British bankers are bracing themselves for the largest round of job cuts since the height of the Eurozone sovereign debt crisis as banks struggle to find their way back to profitability and optimism over future earnings shrinks.
Bankers fear the axe is set to fall mostly on bloated back office operations, IT departments and in the head office, with investment banking divisions also anticipating a small reduction.
The number of bankers expecting job cuts has risen by 50 per cent on last year, with 56 per cent of those surveyed by accounting giant EY now warning of the biggest net reduction in staff since 2012.
“The challenge for banks at the moment is how they’re going to become profitable again. In Europe banks need to cut costs by around 30 per cent to reach the one per cent return on equity bankers are expecting in 2016,” Karl Meekings, EY’s global banking and capital markets lead analyst told City A.M. “Clearly they can’t just cut their way into profit.”

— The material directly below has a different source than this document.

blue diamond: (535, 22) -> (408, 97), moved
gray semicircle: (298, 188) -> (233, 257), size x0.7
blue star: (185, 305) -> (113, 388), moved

The outlook for pay rises is almost as bleak, as bean counters try and eke out savings. Over half of UK bankers have predicted a drop in net pay for the year.
Piling on the misery, top banking regulator William Coen last night warned future banking regulation will focus on corporate governance and IT systems possibly forcing banks to spend further.
Speaking at the AFR Banking and Wealth Summit the secretary general of the Basel Committee on banking supervision warned reforms to corporate governance are “critical in terms of a bank’s risk awareness, risk-taking behaviour and risk management,” adding “bank’s risk data aggregation capabilities have been a source of concern for the committee for some time”.